[Page-level text extractions]

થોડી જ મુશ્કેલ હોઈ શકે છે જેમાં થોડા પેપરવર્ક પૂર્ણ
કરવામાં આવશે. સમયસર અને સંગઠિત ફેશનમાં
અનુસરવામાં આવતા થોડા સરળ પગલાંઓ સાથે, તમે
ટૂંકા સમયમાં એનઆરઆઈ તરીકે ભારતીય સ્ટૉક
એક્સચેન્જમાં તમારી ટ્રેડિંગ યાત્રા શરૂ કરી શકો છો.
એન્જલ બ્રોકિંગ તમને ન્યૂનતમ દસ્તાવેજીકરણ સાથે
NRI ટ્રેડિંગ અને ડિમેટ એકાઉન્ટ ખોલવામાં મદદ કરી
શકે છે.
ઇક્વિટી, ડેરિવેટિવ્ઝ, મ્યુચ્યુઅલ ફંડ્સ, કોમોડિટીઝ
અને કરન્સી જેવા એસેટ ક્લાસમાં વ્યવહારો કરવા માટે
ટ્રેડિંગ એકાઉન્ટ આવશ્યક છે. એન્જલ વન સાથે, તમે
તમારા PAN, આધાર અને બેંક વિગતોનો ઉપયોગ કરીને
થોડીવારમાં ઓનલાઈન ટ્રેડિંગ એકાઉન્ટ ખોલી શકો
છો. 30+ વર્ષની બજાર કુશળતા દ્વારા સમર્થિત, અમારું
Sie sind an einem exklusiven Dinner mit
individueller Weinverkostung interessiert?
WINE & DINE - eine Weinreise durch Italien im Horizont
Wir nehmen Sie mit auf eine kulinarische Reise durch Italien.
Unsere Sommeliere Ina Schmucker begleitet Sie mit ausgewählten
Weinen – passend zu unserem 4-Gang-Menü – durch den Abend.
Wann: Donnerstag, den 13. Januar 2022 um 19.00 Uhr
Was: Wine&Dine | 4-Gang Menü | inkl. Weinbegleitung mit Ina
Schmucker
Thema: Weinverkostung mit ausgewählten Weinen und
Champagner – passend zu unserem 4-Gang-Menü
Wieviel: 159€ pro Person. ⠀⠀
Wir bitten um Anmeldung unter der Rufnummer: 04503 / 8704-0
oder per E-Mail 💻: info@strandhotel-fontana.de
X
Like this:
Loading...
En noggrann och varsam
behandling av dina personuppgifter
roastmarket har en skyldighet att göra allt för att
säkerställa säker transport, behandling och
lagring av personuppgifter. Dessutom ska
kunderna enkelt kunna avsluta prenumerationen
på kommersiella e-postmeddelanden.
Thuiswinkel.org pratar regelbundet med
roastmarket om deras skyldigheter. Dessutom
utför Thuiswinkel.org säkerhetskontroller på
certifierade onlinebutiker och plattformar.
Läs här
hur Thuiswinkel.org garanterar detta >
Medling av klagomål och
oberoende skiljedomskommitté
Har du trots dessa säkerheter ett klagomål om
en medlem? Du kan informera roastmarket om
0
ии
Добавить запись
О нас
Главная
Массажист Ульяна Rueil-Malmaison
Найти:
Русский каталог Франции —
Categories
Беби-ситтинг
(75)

WORK REQUIRED:
When you reach the line holding "Thuiswinkel.org pratar regelbundet med" in the records above, begin reproducing exactly, stop after the line holding "Har du trots dessa säkerheter ett klagomål om", and output nothing else.

EXERCISE ANSWER:
Thuiswinkel.org pratar regelbundet med
roastmarket om deras skyldigheter. Dessutom
utför Thuiswinkel.org säkerhetskontroller på
certifierade onlinebutiker och plattformar.
Läs här
hur Thuiswinkel.org garanterar detta >
Medling av klagomål och
oberoende skiljedomskommitté
Har du trots dessa säkerheter ett klagomål om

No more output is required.